Only Seeing the Differences

“Wow! That’s really cool that you and the other groomsman wore matching tuxedos!”

I was amazed at the comment. How could it be any other way? But this wasn’t a typical wedding, it was my brother and his Swedish bride’s wedding that took place just north of Stockholm. The sum of the comments was even more interesting. All of the Swedes commented at how American the wedding was; conversely, all of the Americans commented at how Swedish the wedding was. Who was right?

I found this disconnect fascinating. The reason, of course, is that we can’t notice the things that are familiar. We can’t tell the difference between a custom which is shared by both cultures and a custom which is unique to our own. Everyone assumed that the parts of the wedding that felt normal were shared by both cultures but noted every difference because it was unexpected. We are an expert at spotting contrast. It’s interesting though that we don’t stop to recognize that what feels normal to us might not be normal to someone else. In truth, probably only my brother and his bride fully knew which parts were Swedish, which parts were American, and which parts were common. The rest of us simply aren’t versed enough in the traditions of both to tell the difference. It made the wedding uniquely special.

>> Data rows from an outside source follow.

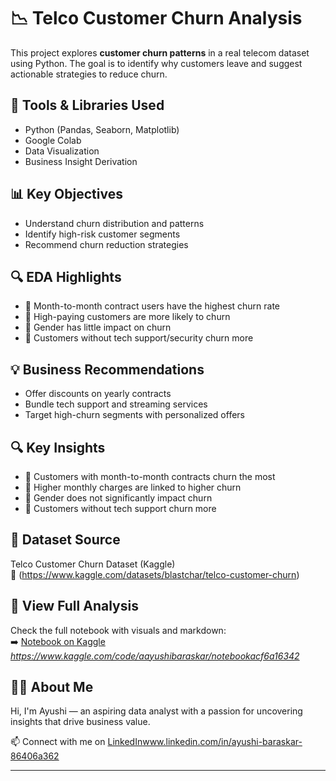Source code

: # 📉 Telco Customer Churn Analysis

This project explores **customer churn patterns** in a real telecom dataset using Python. The goal is to identify why customers leave and suggest actionable strategies to reduce churn.

## 🧰 Tools & Libraries Used
- Python (Pandas, Seaborn, Matplotlib)
- Google Colab
- Data Visualization
- Business Insight Derivation

## 📊 Key Objectives
- Understand churn distribution and patterns
- Identify high-risk customer segments
- Recommend churn reduction strategies

## 🔍 EDA Highlights
- 📌 Month-to-month contract users have the highest churn rate  
- 📌 High-paying customers are more likely to churn  
- 📌 Gender has little impact on churn  
- 📌 Customers without tech support/security churn more

## 💡 Business Recommendations
- Offer discounts on yearly contracts
- Bundle tech support and streaming services
- Target high-churn segments with personalized offers
  
## 🔍 Key Insights

- 📌 Customers with month-to-month contracts churn the most  
- 📌 Higher monthly charges are linked to higher churn  
- 📌 Gender does not significantly impact churn  
- 📌 Customers without tech support churn more  

## 📎 Dataset Source
Telco Customer Churn Dataset (Kaggle)  
🔗 (https://www.kaggle.com/datasets/blastchar/telco-customer-churn)

## 📘 View Full Analysis
Check the full notebook with visuals and markdown:  
➡️ [Notebook on Kaggle](#) *https://www.kaggle.com/code/aayushibaraskar/notebookacf6a16342*

## 🙋‍♀️ About Me
Hi, I'm Ayushi — an aspiring data analyst with a passion for uncovering insights that drive business value.

📫 Connect with me on [LinkedIn](#)www.linkedin.com/in/ayushi-baraskar-86406a362

---


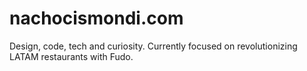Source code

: # nachocismondi.com
Design, code, tech and curiosity.
Currently focused on revolutionizing LATAM restaurants with Fudo.
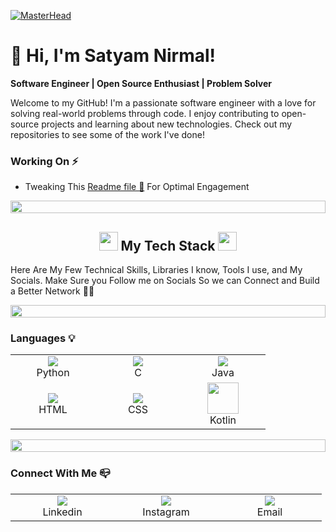[![MasterHead](https://firebasestorage.googleapis.com/v0/b/flexi-coding.appspot.com/o/dempgi7-520f8d5f-63d4-4453-8822-dbc149ae27f8.gif?alt=media&token=91c0c7b2-93c3-4029-b011-1a8703c5730d)](https://rishavchanda.io)
# 👋 Hi, I'm Satyam Nirmal!

**Software Engineer | Open Source Enthusiast | Problem Solver**

Welcome to my GitHub! I'm a passionate software engineer with a love for solving real-world problems through code. I enjoy contributing to open-source projects and learning about new technologies. Check out my repositories to see some of the work I've done!

### Working On ⚡
- Tweaking This [Readme file 🔎](https://github.com/SatyamNirmal134/SatyamNirmal134/tree/main) For Optimal Engagement
<div align="left">
    <div align="left">
  <img src="https://i.imgur.com/dBaSKWF.gif" height="20" width="100%">
</div>

<h2 align="center"><img src="https://media.giphy.com/media/iY8CRBdQXODJSCERIr/giphy.gif" width="30"> My Tech Stack <img src="https://media.giphy.com/media/iY8CRBdQXODJSCERIr/giphy.gif" width="30"></h2>

Here Are My Few Technical Skills, Libraries I know, Tools I use, and My Socials. Make Sure you Follow me on Socials So we can Connect and Build a Better Network 🤝💭
<div align="left">
    <div align="left">
  <img src="https://i.imgur.com/dBaSKWF.gif" height="20" width="100%">
</div>
<h3>Languages 💡</h3>
  <table>
    <tr>
      <td align="center" width="120">
        <a href="https://skillicons.dev">
        <img src="https://skillicons.dev/icons?i=python" />
        </a>
        <br>Python
      </td>
      <td align="center" width="120">
        <a href="https://skillicons.dev">
        <img src="https://skillicons.dev/icons?i=c" />
        </a>
        <br>C
      </td>
      <td align="center" width="120">
        <a href="https://skillicons.dev">
        <img src="https://skillicons.dev/icons?i=java" />
        </a>
        <br>Java
      </td>
    </tr>
    <tr>
      <td align="center" width="120">
        <a href="https://skillicons.dev">
        <img src="https://skillicons.dev/icons?i=html" />
        </a>
        <br>HTML
      </td>
      <td align="center" width="120">
        <a href="https://skillicons.dev">
        <img src="https://skillicons.dev/icons?i=css" />
        </a>
        <br>CSS
      </td>
      <td align="center" width="120">
        <a href="#">
        <img src="https://github.com/onemarc/tech-icons/blob/main/icons/kotlin-dark.svg" width="50">
        </a>
        <br>Kotlin
      </td>
    </tr>
  </table>

<div align="left">
    <div align="left">
  <img src="https://i.imgur.com/dBaSKWF.gif" height="20" width="100%">
</div>
  
### Connect With Me 📪
<table>
  <tr>
    <td align="center" width="150">
      <a href=" https://www.linkedin.com/in/satyam-nirmal-1658312a3">
      <img src="https://skillicons.dev/icons?i=linkedin" />
      </a>
      <br>Linkedin
    </td>
      <td align="center" width="150">
      <a href="https://www.instagram.com/satyam_nirmal_patil?igsh=ZzdneWcxNzR1a3Nn">
      <img src="https://skillicons.dev/icons?i=instagram" />
      </a>
      <br>Instagram
</td>

   <td align="center" width="150">
      <a href="mailto:satyamnirmal13@gmail.com">
      <img src="https://skillicons.dev/icons?i=gmail" />
      </a>
      <br>Email
</td>

  </tr>
</table>




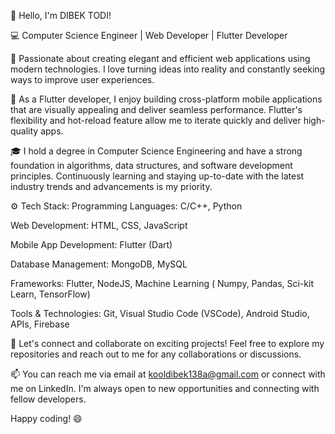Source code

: 👋 Hello, I'm DIBEK TODI!

💻 Computer Science Engineer | Web Developer | Flutter Developer

🌟 Passionate about creating elegant and efficient web applications using modern technologies. I love turning ideas into reality and constantly seeking ways to improve user experiences.

🚀 As a Flutter developer, I enjoy building cross-platform mobile applications that are visually appealing and deliver seamless performance. Flutter's flexibility and hot-reload feature allow me to iterate quickly and deliver high-quality apps.

🎓 I hold a degree in Computer Science Engineering and have a strong foundation in algorithms, data structures, and software development principles. Continuously learning and staying up-to-date with the latest industry trends and advancements is my priority.

⚙️ Tech Stack:
Programming Languages: C/C++, Python

Web Development: HTML, CSS, JavaScript

Mobile App Development: Flutter (Dart)

Database Management: MongoDB, MySQL

Frameworks: Flutter, NodeJS, Machine Learning ( Numpy, Pandas, Sci-kit Learn, TensorFlow)

Tools & Technologies: Git, Visual Studio Code (VSCode), Android Studio, APIs, Firebase

🌟 Let's connect and collaborate on exciting projects! Feel free to explore my repositories and reach out to me for any collaborations or discussions.

📫 You can reach me via email at kooldibek138a@gmail.com or connect with me on LinkedIn. I'm always open to new opportunities and connecting with fellow developers.

Happy coding! 😄
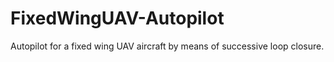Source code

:# FixedWingUAV-Autopilot
Autopilot for a fixed wing UAV aircraft by means of successive loop closure.

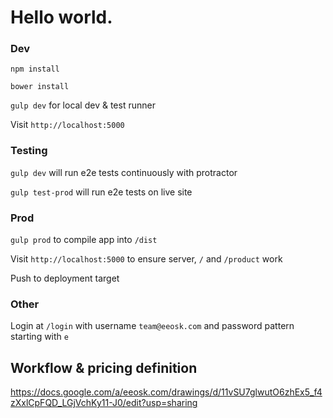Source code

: Hello world.
===

### Dev

`npm install`

`bower install`

`gulp dev` for local dev & test runner

Visit `http://localhost:5000`

### Testing

`gulp dev` will run e2e tests continuously with protractor

`gulp test-prod` will run e2e tests on live site

### Prod

`gulp prod` to compile app into `/dist`

Visit `http://localhost:5000` to ensure server, `/` and `/product` work

Push to deployment target

### Other

Login at `/login` with username `team@eeosk.com` and password pattern starting with `e`

## Workflow & pricing definition

https://docs.google.com/a/eeosk.com/drawings/d/11vSU7glwutO6zhEx5_f4zXxlCpFQD_LGjVchKy11-J0/edit?usp=sharing
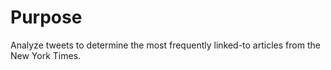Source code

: # Purpose
Analyze tweets to determine the most frequently linked-to articles from the New York Times. 
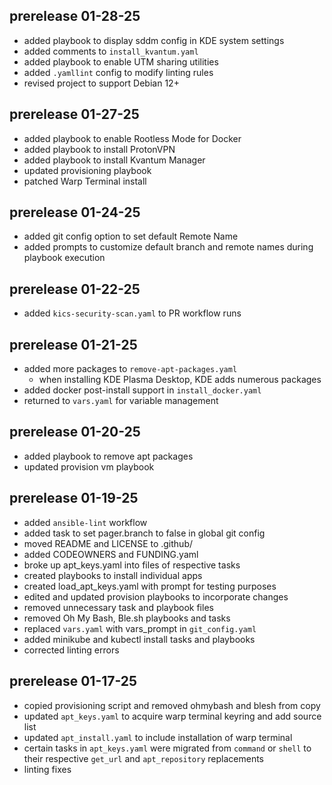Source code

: ## prerelease 01-28-25
- added playbook to display sddm config in KDE system settings
- added comments to `install_kvantum.yaml`
- added playbook to enable UTM sharing utilities
- added `.yamllint` config to modify linting rules
- revised project to support Debian 12+

## prerelease 01-27-25
- added playbook to enable Rootless Mode for Docker
- added playbook to install ProtonVPN
- added playbook to install Kvantum Manager
- updated provisioning playbook
- patched Warp Terminal install

## prerelease 01-24-25
- added git config option to set default Remote Name
- added prompts to customize default branch and remote names during playbook 
    execution

## prerelease 01-22-25
- added `kics-security-scan.yaml` to PR workflow runs

## prerelease 01-21-25
- added more packages to `remove-apt-packages.yaml`
    - when installing KDE Plasma Desktop, KDE adds numerous packages
- added docker post-install support in `install_docker.yaml`
- returned to `vars.yaml` for variable management

## prerelease 01-20-25
- added playbook to remove apt packages
- updated provision vm playbook

## prerelease 01-19-25
- added `ansible-lint` workflow
- added task to set pager.branch to false in global git config
- moved README and LICENSE to .github/
- added CODEOWNERS and FUNDING.yaml
- broke up apt_keys.yaml into files of respective tasks
- created playbooks to install individual apps
- created load_apt_keys.yaml with prompt for testing purposes
- edited and updated provision playbooks to incorporate changes
- removed unnecessary task and playbook files
- removed Oh My Bash, Ble.sh playbooks and tasks
- replaced `vars.yaml` with vars_prompt in `git_config.yaml`
- added minikube and kubectl install tasks and playbooks
- corrected linting errors

## prerelease 01-17-25
- copied provisioning script and removed ohmybash and blesh from copy
- updated `apt_keys.yaml` to acquire warp terminal keyring and add source list
- updated `apt_install.yaml` to include installation of warp terminal
- certain tasks in `apt_keys.yaml` were migrated from `command` or `shell` to 
    their respective `get_url` and `apt_repository` replacements
- linting fixes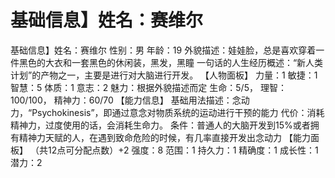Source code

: # 基础信息】姓名：赛维尔
基础信息】姓名：赛维尔
性别：男
年龄：19
外貌描述：娃娃脸，总是喜欢穿着一件黑色的大衣和一套黑色的休闲装，黑发，黑瞳
一句话的人生经历概述：“新人类计划”的产物之一，主要是进行对大脑进行开发。
【人物面板】
力量：1
敏捷：1
智慧：5
体质：1
意志：2
魅力：根据外貌描述而定
生命：5/5，
理智：100/100，
精神力：60/70
【能力信息】
基础用法描述：念动力，“Psychokinesis”，即通过意念对物质系统的运动进行干预的能力
代价：消耗精神力，过度使用的话，会消耗生命力。
条件：普通人的大脑开发到15%或者拥有精神力天赋的人，在遇到致命危险的时候，有几率直接开发出念动力
【能力面板】
（共12点可分配点数）+2
强度：8
范围：1
持久力：1
精确度：1
成长性：1
潜力：2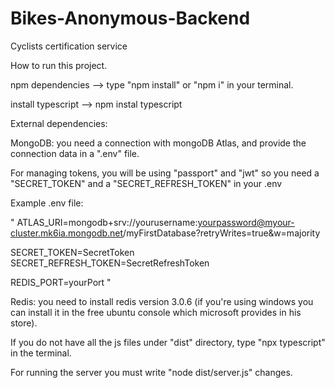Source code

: # Bikes-Anonymous-Backend
Cyclists certification service

How to run this project.

npm dependencies --> type "npm install" or "npm i" in your terminal.

install typescript --> npm instal typescript

External dependencies:

MongoDB: you need a connection with mongoDB Atlas, and provide the connection data in a ".env" file. 

For managing tokens, you will be using "passport" and "jwt" so you need a "SECRET_TOKEN" and a "SECRET_REFRESH_TOKEN" in your .env

Example .env file: 

"
ATLAS_URI=mongodb+srv://yourusername:yourpassword@myour-cluster.mk6ia.mongodb.net/myFirstDatabase?retryWrites=true&w=majority

SECRET_TOKEN=SecretToken
SECRET_REFRESH_TOKEN=SecretRefreshToken

REDIS_PORT=yourPort
"

Redis: you need to install redis version 3.0.6 (if you're using windows you can install it in the free ubuntu console which microsoft provides in his store).

If you do not have all the js files under "dist" directory, type "npx typescript" in the terminal.

For running the server you must write "node dist/server.js" changes.
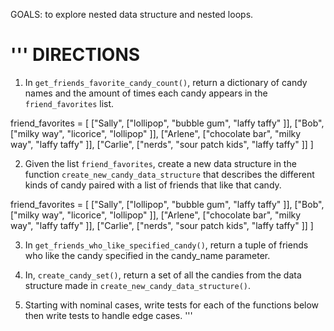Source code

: GOALS:  to explore nested data structure and nested loops.  

'''
DIRECTIONS
==========

1. In `get_friends_favorite_candy_count()`, return a dictionary of candy names and the
amount of times each candy appears in the `friend_favorites` list.

friend_favorites = [
    ["Sally", ["lollipop", "bubble gum", "laffy taffy" ]],
    ["Bob", ["milky way", "licorice", "lollipop" ]],
    ["Arlene", ["chocolate bar", "milky way", "laffy taffy" ]],
    ["Carlie", ["nerds", "sour patch kids", "laffy taffy" ]]
]

2. Given the list `friend_favorites`, create 
a new data structure in the function `create_new_candy_data_structure` 
that describes the different kinds of candy paired with a list of friends that 
like that candy. 

friend_favorites = [
    ["Sally", ["lollipop", "bubble gum", "laffy taffy" ]],
    ["Bob", ["milky way", "licorice", "lollipop" ]],
    ["Arlene", ["chocolate bar", "milky way", "laffy taffy" ]],
    ["Carlie", ["nerds", "sour patch kids", "laffy taffy" ]]
]

3. In `get_friends_who_like_specified_candy()`, return 
a tuple of friends who like the candy specified in the candy_name parameter.

4. In, `create_candy_set()`, return a set of all the candies from
the data structure made in `create_new_candy_data_structure()`.

5. Starting with nominal cases, write tests for each of the functions below then 
write tests to handle edge cases.
'''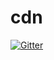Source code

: # cdn

[![Gitter](https://badges.gitter.im/toaymeister/cdn.svg)](https://gitter.im/toaymeister/cdn?utm_source=badge&utm_medium=badge&utm_campaign=pr-badge&utm_content=badge)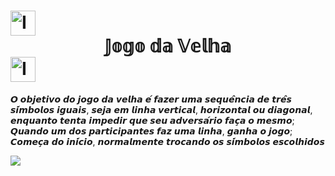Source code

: # <img src="https://i.gifer.com/origin/7c/7c145ab9ffe62056d4eab27d7f940600_w200.gif" alt="Image" height="40" width="40" > <center>𝕁𝕠𝕘𝕠 𝕕𝕒 𝕍𝕖𝕝𝕙𝕒</center> <img src="https://i.gifer.com/origin/d5/d5b9ae79f5254caaf0fdcf2affcec5b0_w200.gif" alt="Image" height="40" width="40" >

𝙊 𝙤𝙗𝙟𝙚𝙩𝙞𝙫𝙤 𝙙𝙤 𝙟𝙤𝙜𝙤 𝙙𝙖 𝙫𝙚𝙡𝙝𝙖 𝙚́ 𝙛𝙖𝙯𝙚𝙧 𝙪𝙢𝙖 𝙨𝙚𝙦𝙪𝙚̂𝙣𝙘𝙞𝙖 𝙙𝙚 𝙩𝙧𝙚̂𝙨 𝙨𝙞́𝙢𝙗𝙤𝙡𝙤𝙨 𝙞𝙜𝙪𝙖𝙞𝙨, 𝙨𝙚𝙟𝙖 𝙚𝙢 𝙡𝙞𝙣𝙝𝙖 𝙫𝙚𝙧𝙩𝙞𝙘𝙖𝙡, 𝙝𝙤𝙧𝙞𝙯𝙤𝙣𝙩𝙖𝙡 𝙤𝙪 𝙙𝙞𝙖𝙜𝙤𝙣𝙖𝙡, 𝙚𝙣𝙦𝙪𝙖𝙣𝙩𝙤 𝙩𝙚𝙣𝙩𝙖 𝙞𝙢𝙥𝙚𝙙𝙞𝙧 𝙦𝙪𝙚 𝙨𝙚𝙪 𝙖𝙙𝙫𝙚𝙧𝙨𝙖́𝙧𝙞𝙤 𝙛𝙖𝙘̧𝙖 𝙤 𝙢𝙚𝙨𝙢𝙤; 𝙌𝙪𝙖𝙣𝙙𝙤 𝙪𝙢 𝙙𝙤𝙨 𝙥𝙖𝙧𝙩𝙞𝙘𝙞𝙥𝙖𝙣𝙩𝙚𝙨 𝙛𝙖𝙯 𝙪𝙢𝙖 𝙡𝙞𝙣𝙝𝙖, 𝙜𝙖𝙣𝙝𝙖 𝙤 𝙟𝙤𝙜𝙤; 𝘾𝙤𝙢𝙚𝙘̧𝙖 𝙙𝙤 𝙞𝙣𝙞́𝙘𝙞𝙤, 𝙣𝙤𝙧𝙢𝙖𝙡𝙢𝙚𝙣𝙩𝙚 𝙩𝙧𝙤𝙘𝙖𝙣𝙙𝙤 𝙤𝙨 𝙨𝙞́𝙢𝙗𝙤𝙡𝙤𝙨 𝙚𝙨𝙘𝙤𝙡𝙝𝙞𝙙𝙤𝙨

<img src="https://c.tenor.com/ksUZOe6LgkcAAAAd/jogo-da-velha-adriano-corno-lixo.gif" align=”center” >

This illustrates one of the reasons I love to travel. It allows us to see a different way of operating in the world. It challenges things we’ve never even thought to do differently because we’ve always done them our way. It also illustrates something that, if we can, we should watch out for: assuming that we are seeing the full picture clearly enough to make a judgement about it (i.e. “That was a very Swedish Wedding”). If we can take a step back and realize that we can’t always see the things we are familiar with as different, it can help us be curious about the perspective of others.